We define an instantaneous description of a Turing machine as a word $\alpha p \beta$, with $\alpha, \beta \in \Sigma^{*}$ and $q \in Q$, s.t. if
$$ d = \alpha_1 \ldots \alpha_n q \beta_1 \ldots \beta_n $$
we read "the Turing machine is at state $q$, with $\alpha, \beta$ on the tape and its head over $\beta_1$". Thus, an instantenous description describes what is in the tape of the Turing machine, where the machine's head is, and what state the machine is in.
We say $d \vdash d'$ if and only if
- $d$ contains $q$ and $d'$ contains $q'$, each a state of $Q$;
- if the machine's description is $d$, then after $\delta(q)$ the machine's description is $d'$.
I'll provide an example to make sure this is clear:
Let $\Sigma = \{ @, \#\}$. Assuming $\delta (p) = \{ (q,\#, K) \}$.
\begin{align*} &@ ~ \# ~ @ ~ p ~ @ ~ @ ~ @ ~ B ~ B ~ B \ldots \vdash @ ~ \# ~@ ~ q ~ \# ~ @ ~ @~ B ~ B ~ \ldots \end{align*} where $B$ is the blank symbol.
One very important point is that, for a given instantaneous description $\alpha q \beta$, $\vdash$ is not defined if $\delta(q) = \{(q', \sigma, L\}$ and $\alpha = \varepsilon$. Informally, the machine cannot move left if there is no symbol to the left of the current head's position.
I was asked to prove the following statement:
Prove that $M$ is deterministic iff for each instantaneous description $d$ there is at most one instantaneous description $d'$ s.t. $d \vdash d'$.
This statement seems to be false!
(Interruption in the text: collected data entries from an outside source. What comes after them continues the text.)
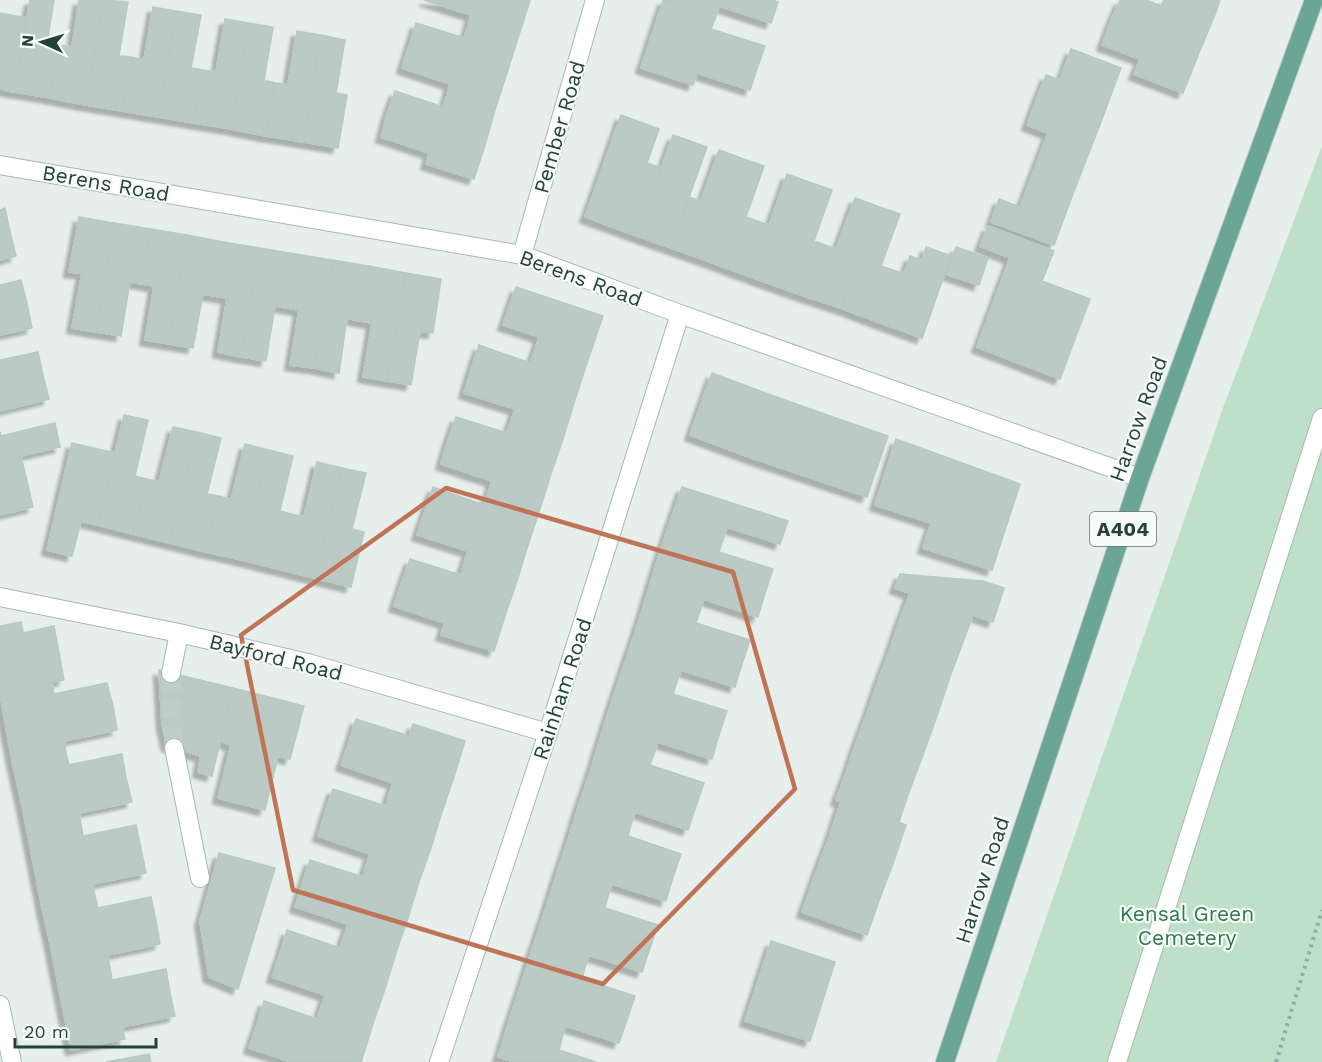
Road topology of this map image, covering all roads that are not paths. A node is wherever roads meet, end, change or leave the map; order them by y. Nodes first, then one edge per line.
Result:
1 (595, 0) edge
2 (1314, 0) edge
3 (0, 165) edge
4 (522, 255) junction
5 (680, 314) junction
6 (1322, 418) edge
7 (1140, 478) junction
8 (0, 597) edge
9 (179, 633) junction
10 (171, 673) tunnel mouth
11 (548, 734) junction
12 (174, 748) tunnel mouth
13 (200, 878) dead end
14 (0, 1005) edge
15 (12, 1062) edge
16 (439, 1062) edge
17 (945, 1062) edge
18 (1117, 1062) edge

1 - 4 street, Pember Road
2 - 7 main road, Harrow Road / A404
3 - 4 street, Berens Road
4 - 5 street, Berens Road
5 - 7 street, Berens Road
5 - 11 street, Rainham Road
6 - 18 street
7 - 17 main road, Harrow Road / A404
8 - 9 street, Bayford Road
9 - 10 street
9 - 11 street, Bayford Road
11 - 16 street, Rainham Road
12 - 13 street
14 - 15 street

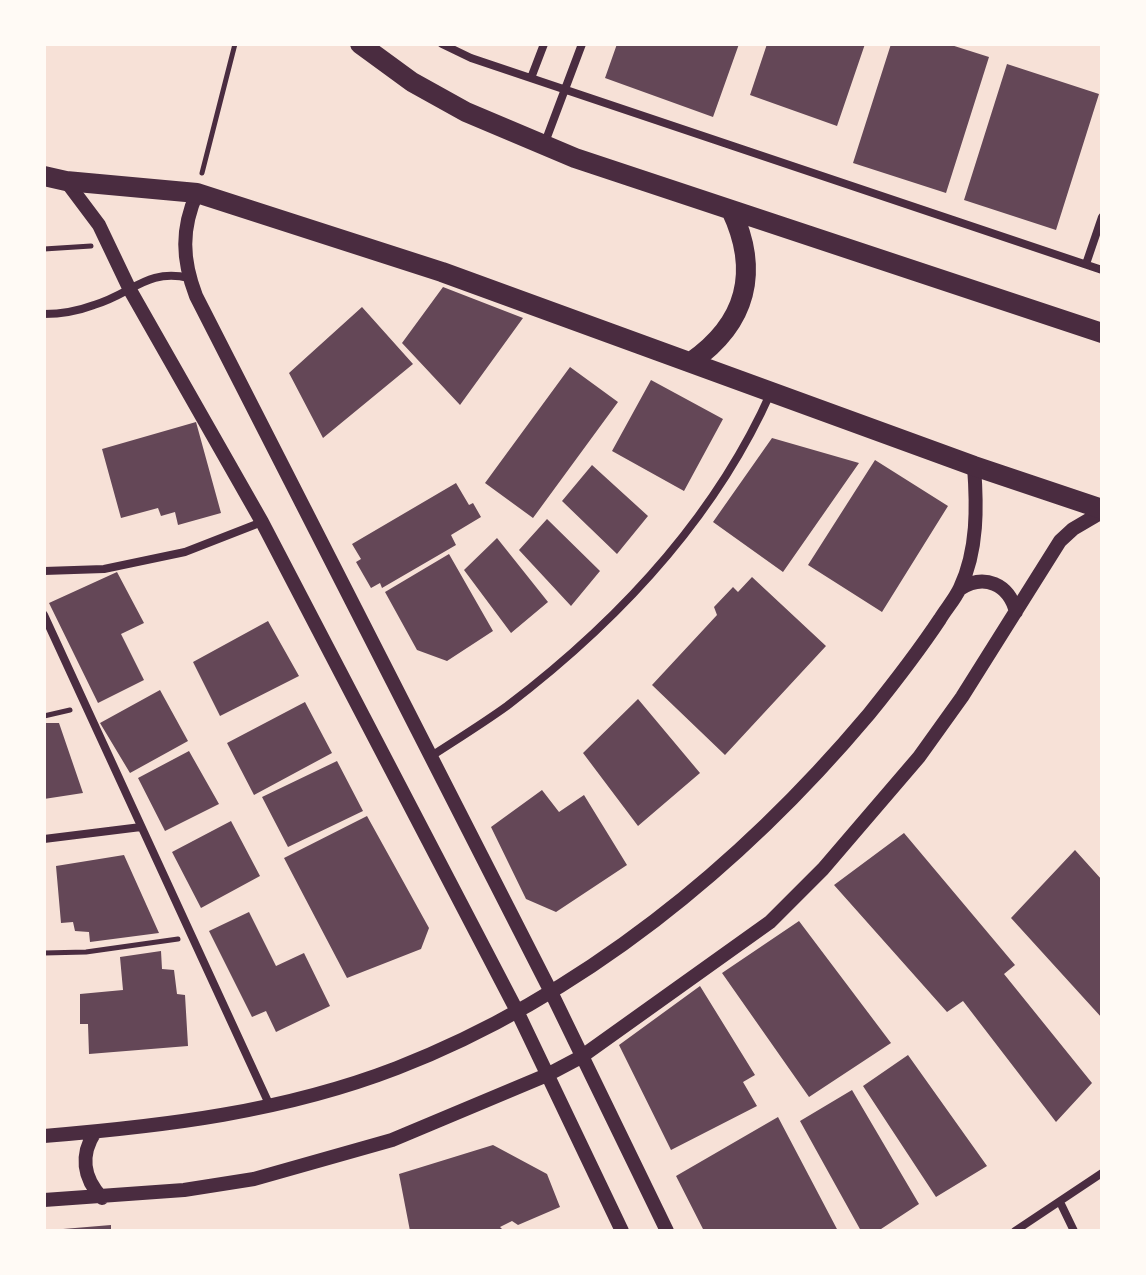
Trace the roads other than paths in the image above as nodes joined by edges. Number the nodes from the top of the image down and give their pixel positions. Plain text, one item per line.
1 (360, 44) edge
2 (442, 44) edge
3 (544, 44) edge
4 (582, 44) edge
5 (531, 78) junction
6 (566, 89) junction
7 (543, 146) junction
8 (44, 176) edge
9 (66, 181) junction
10 (197, 193) junction
11 (731, 210) junction
12 (1102, 217) edge
13 (1086, 264) junction
14 (1102, 270) edge
15 (189, 278) junction
16 (130, 290) junction
17 (44, 314) edge
18 (1102, 333) edge
19 (691, 362) junction
20 (771, 391) junction
21 (974, 466) junction
22 (1102, 510) edge
23 (262, 522) junction
24 (44, 571) edge
25 (960, 589) junction
26 (1016, 612) junction
27 (44, 615) edge
28 (430, 757) junction
29 (141, 827) junction
30 (44, 839) edge
31 (551, 992) junction
32 (517, 1011) junction
33 (581, 1057) junction
34 (547, 1075) junction
35 (271, 1106) junction
36 (95, 1132) junction
37 (44, 1136) edge
38 (1102, 1173) edge
39 (102, 1198) junction
40 (44, 1200) edge
41 (1060, 1202) junction
42 (622, 1231) edge
43 (667, 1231) edge
44 (1015, 1231) edge
45 (1074, 1231) edge

1 - 7 main road
2 - 5 street
3 - 5 street
4 - 6 street
5 - 6 street
6 - 7 street
6 - 13 street
7 - 11 main road
8 - 9 main road
9 - 10 main road
9 - 16 street
10 - 15 street
10 - 19 main road
11 - 18 main road
11 - 19 main road
12 - 13 street
13 - 14 street
15 - 16 street
15 - 28 street
16 - 17 street
16 - 23 street
19 - 20 main road
20 - 21 main road
20 - 28 street
21 - 22 main road
21 - 25 street
22 - 26 street
23 - 24 street
23 - 32 street
25 - 26 street
25 - 31 street
26 - 33 street
27 - 29 street
28 - 31 street
29 - 30 street
29 - 35 street
31 - 32 street
31 - 33 street
32 - 34 street
32 - 35 street
33 - 34 street
33 - 43 street
34 - 39 street
34 - 42 street
35 - 36 street
36 - 37 street
36 - 39 street
38 - 41 street
39 - 40 street
41 - 44 street
41 - 45 street

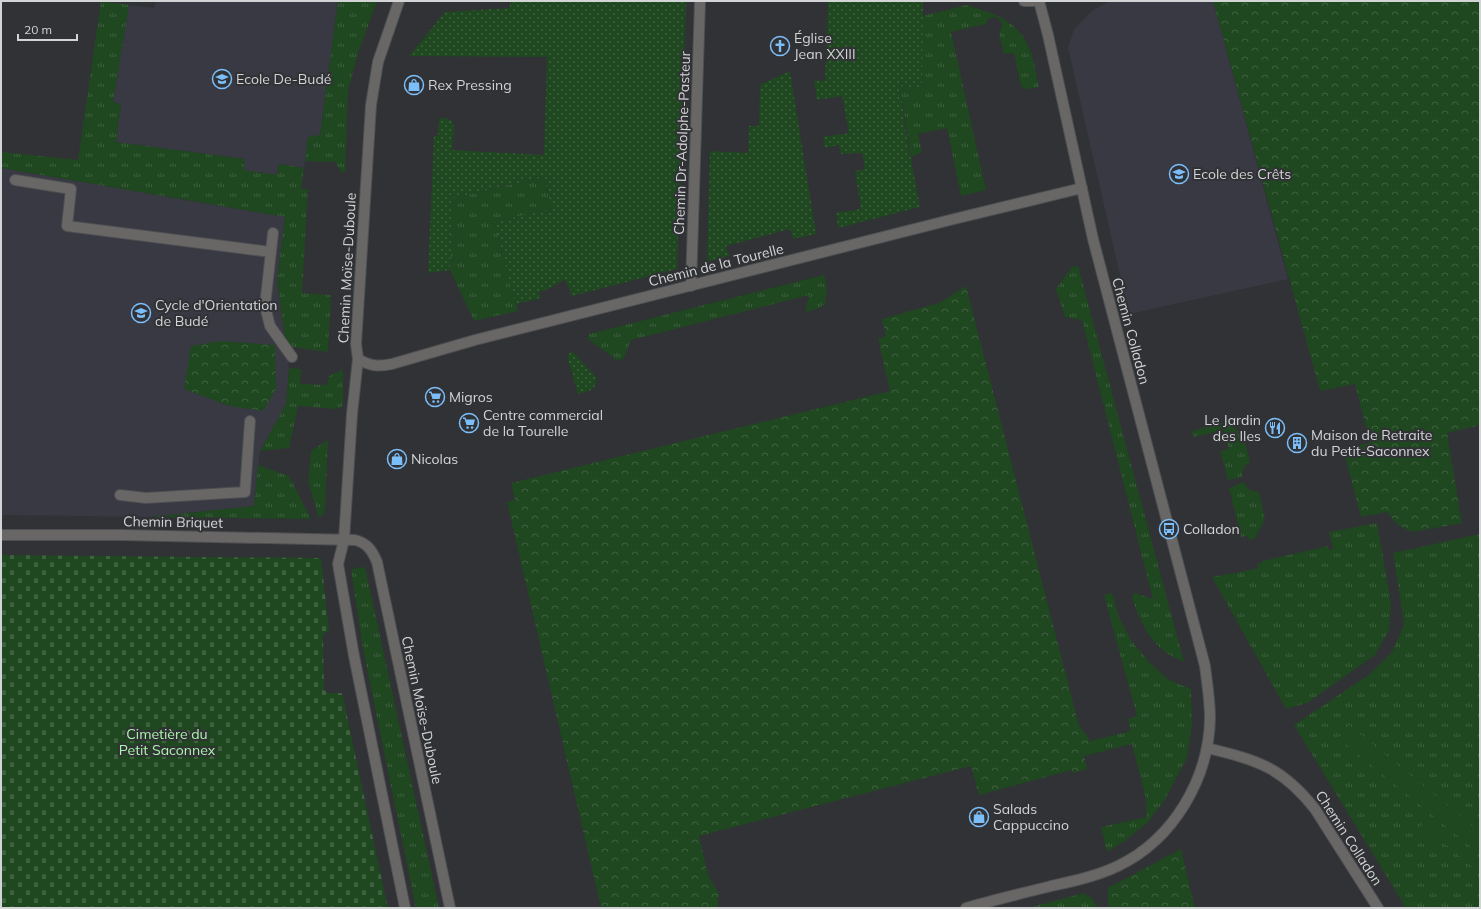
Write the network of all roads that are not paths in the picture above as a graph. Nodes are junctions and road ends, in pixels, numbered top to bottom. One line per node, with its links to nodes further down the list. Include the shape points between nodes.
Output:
1 (399, 1): 11 (street, Chemin Moïse-Duboule, via 378,62 371,105 357,324)
2 (700, 1): 9 (street, Chemin Dr-Adolphe-Pasteur)
3 (1024, 1): 4 (street)
4 (1039, 1): 6 (street, Chemin Colladon)
5 (14, 180): 8 (street, via 71,189 67,226)
6 (1082, 188): 9 (street, Chemin de la Tourelle); 16 (street, Chemin Colladon, via 1100,267 1205,666 1210,697)
7 (273, 233): 8 (street)
8 (271, 252): 10 (street, via 265,306 270,326)
9 (691, 286): 11 (street, Chemin de la Tourelle, via 475,340 379,367 368,365)
10 (292, 357)
11 (358, 359): 15 (street, Chemin Moïse-Duboule)
12 (250, 421): 13 (street, via 245,492 146,498)
13 (120, 495)
14 (1, 535): 15 (street, Chemin Briquet)
15 (344, 540): 17 (street, Chemin Moïse-Duboule, via 338,564 345,610); 18 (street, Chemin Moïse-Duboule, via 364,542 373,552 377,562)
16 (1207, 748): 19 (street, Chemin Colladon, via 1200,775 1178,814 1155,840 1136,855 1120,865 1091,876); 20 (street, Chemin Colladon, via 1251,759 1288,780 1315,809)
17 (405, 908)
18 (450, 908)
19 (966, 908)
20 (1378, 908)

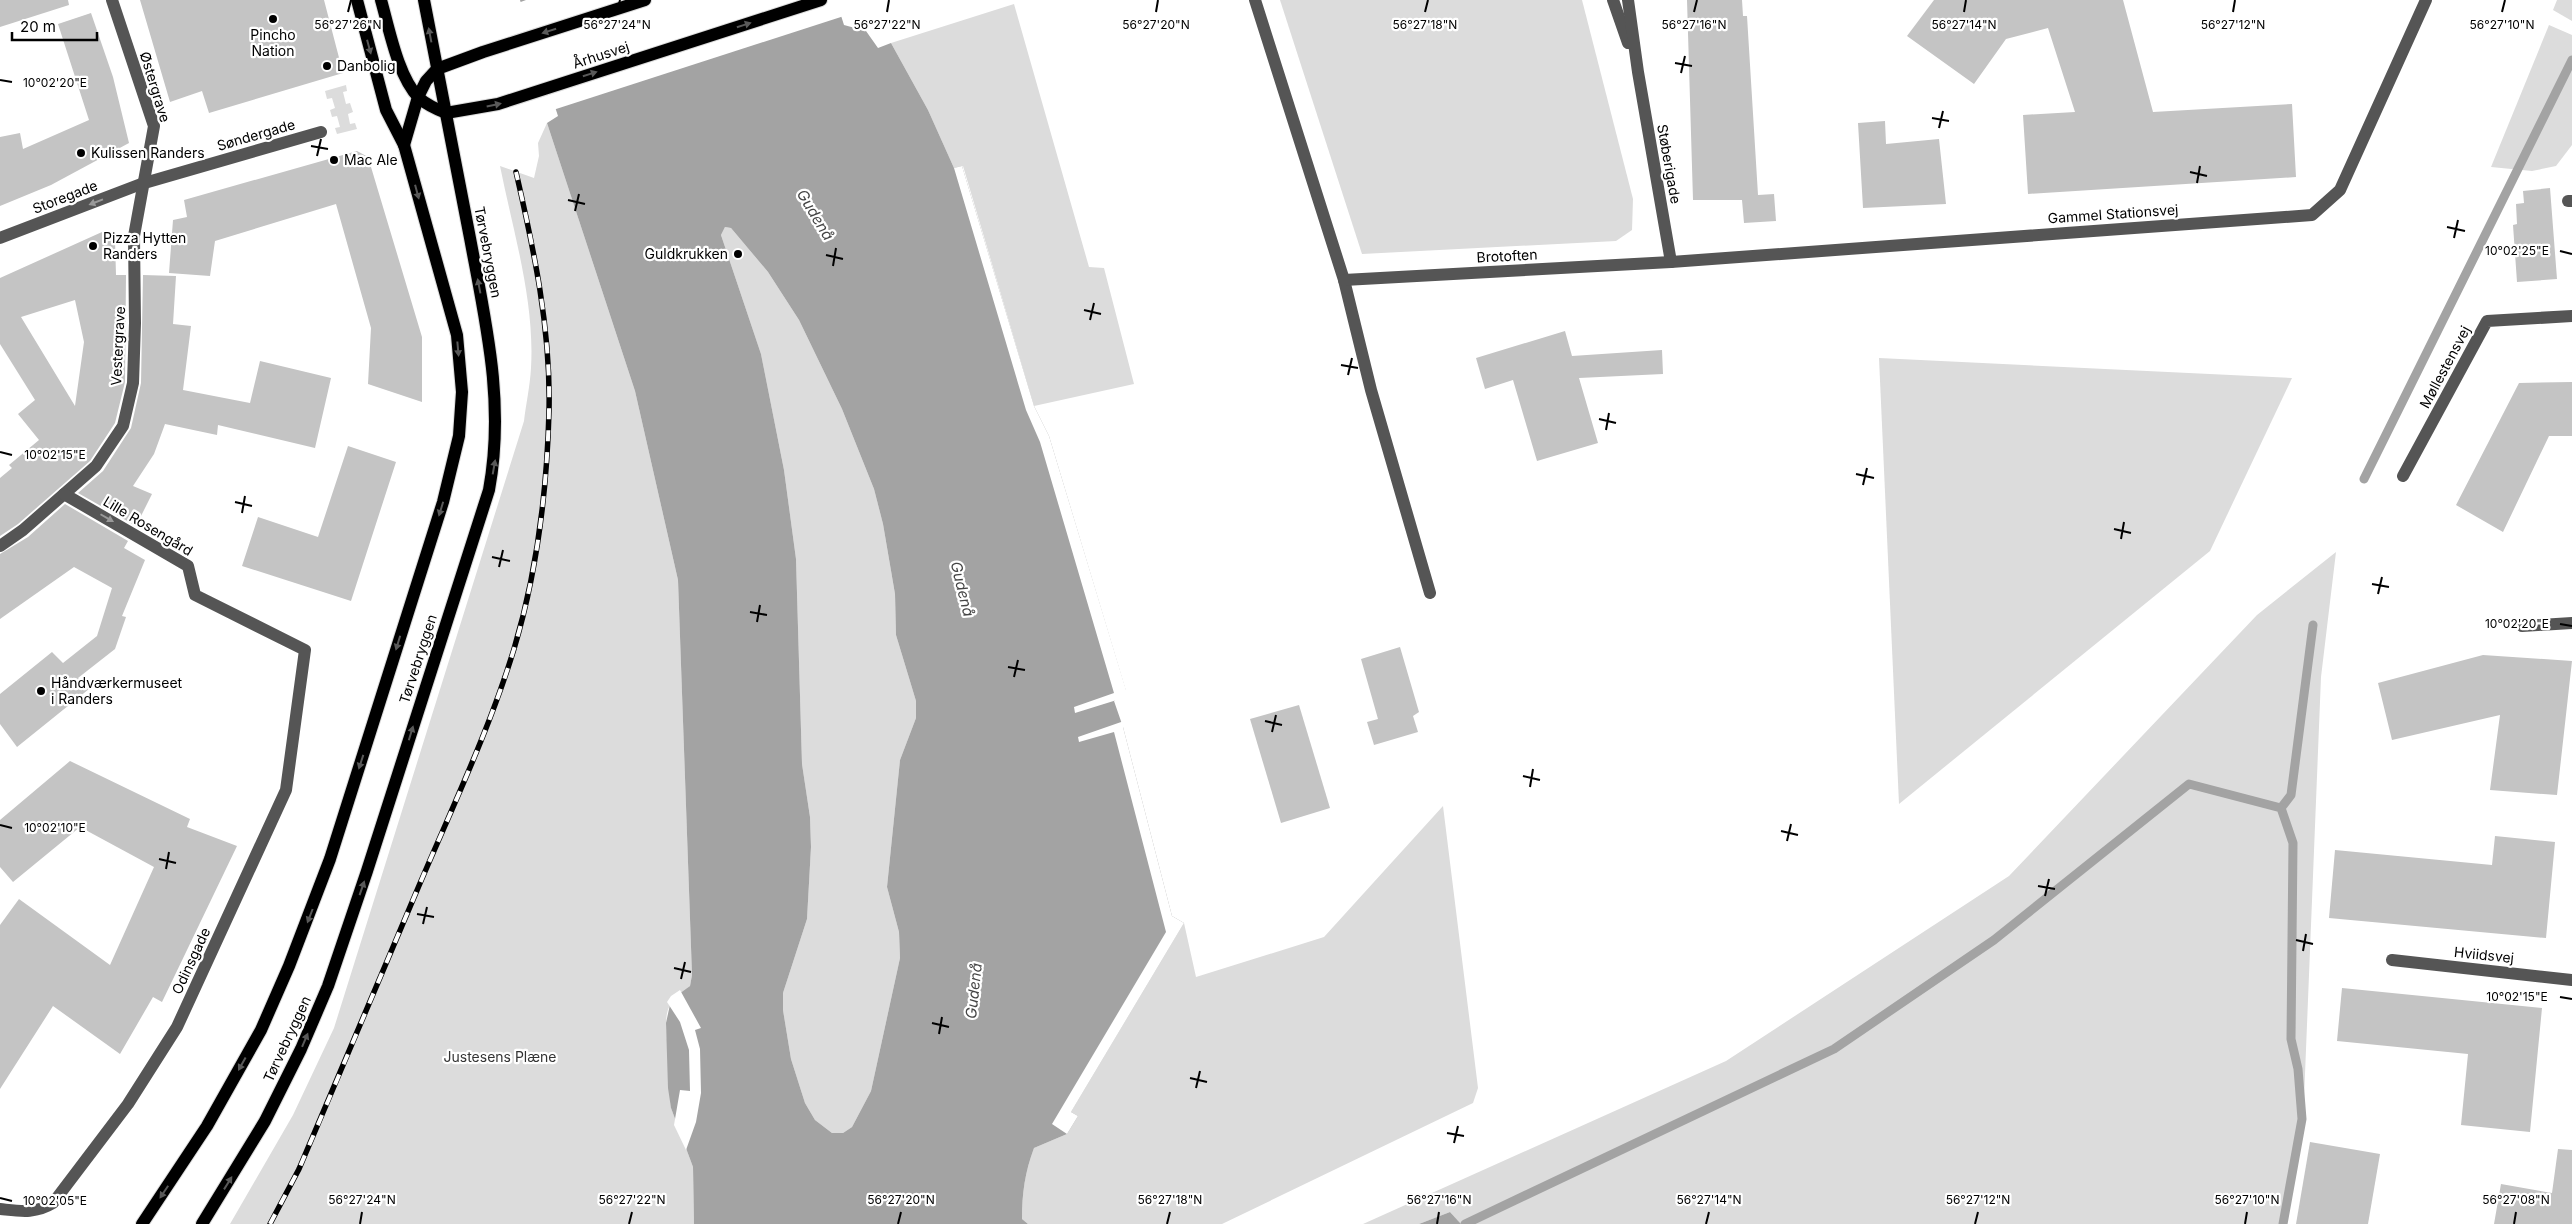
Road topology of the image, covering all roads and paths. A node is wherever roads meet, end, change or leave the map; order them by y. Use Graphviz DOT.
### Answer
graph roads {
  1 [pos="112,0"];
  2 [pos="357,0"];
  3 [pos="381,0"];
  4 [pos="424,0"];
  5 [pos="645,0"];
  6 [pos="821,0"];
  7 [pos="1256,0"];
  8 [pos="1613,0"];
  9 [pos="1628,0"];
  10 [pos="2426,0"];
  11 [pos="437,69"];
  12 [pos="1638,72"];
  13 [pos="418,97"];
  14 [pos="446,114"];
  15 [pos="321,132"];
  16 [pos="404,145"];
  17 [pos="142,184"];
  18 [pos="0,238"];
  19 [pos="1671,262"];
  20 [pos="1344,280"];
  21 [pos="2572,316"];
  22 [pos="2403,476"];
  23 [pos="64,494"];
  24 [pos="0,546"];
  25 [pos="1430,593"];
  26 [pos="2572,623"];
  27 [pos="2522,626"];
  28 [pos="305,650"];
  29 [pos="2392,960"];
  30 [pos="2572,980"];
  31 [pos="0,1209"];
  32 [pos="142,1224"];
  33 [pos="202,1224"];
  1 -- 17 [label="street, Østergrave"];
  2 -- 16 [label="main road, Tørvebryggen, one-way"];
  3 -- 13 [label="main road"];
  11 -- 4 [label="main road, Tørvebryggen, one-way"];
  5 -- 11 [label="main road, one-way"];
  14 -- 6 [label="main road, Århusvej, one-way"];
  7 -- 20 [label="street"];
  8 -- 12 [label="street, Støberigade"];
  9 -- 12 [label="street, Støberigade"];
  10 -- 19 [label="street, Gammel Stationsvej"];
  11 -- 13 [label="main road"];
  11 -- 14 [label="main road, Tørvebryggen"];
  12 -- 19 [label="street, Støberigade"];
  13 -- 14 [label="main road"];
  13 -- 16 [label="main road"];
  33 -- 14 [label="main road, Tørvebryggen, one-way"];
  15 -- 17 [label="street, Søndergade"];
  16 -- 32 [label="main road, Tørvebryggen, one-way"];
  17 -- 18 [label="street, Storegade, one-way"];
  17 -- 23 [label="street, Vestergrave"];
  19 -- 20 [label="street, Brotoften"];
  20 -- 25 [label="street"];
  21 -- 22 [label="street, Møllestensvej"];
  23 -- 24 [label="street, Vestergrave"];
  23 -- 28 [label="street, Lille Rosengård, one-way"];
  26 -- 27 [label="street"];
  28 -- 31 [label="street, Odinsgade"];
  29 -- 30 [label="street, Hviidsvej"];
}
Consider the $(\Leftarrow)$ case; this is, assume that for each description $d = \alpha q \beta$ there is at most one $d'$ s.t. $d \vdash d'$. Consider the case where there is no $d'$ s.t. $d \vdash d'$. In the case where $\alpha = \varepsilon$ and
$$ \delta(q) = \{ (q', \sigma, L), (q'', \sigma', L) \} $$
the machine is non-deterministic without violating the assumption. In other words, that $d \vdash d'$ for at most one $d'$ does not seem to imply that the machine is deterministic.
You are quite right. You can add arbitrary unreachable states to the description of a Turing machine without affecting whether or not it is deterministic. Also the notion of a reachable state is undecidable, so there can be no effective test for whether a Turing machine is deterministic. It is true that, if there at most one successor state for any instantaneous description, then the Turing machine is deterministic.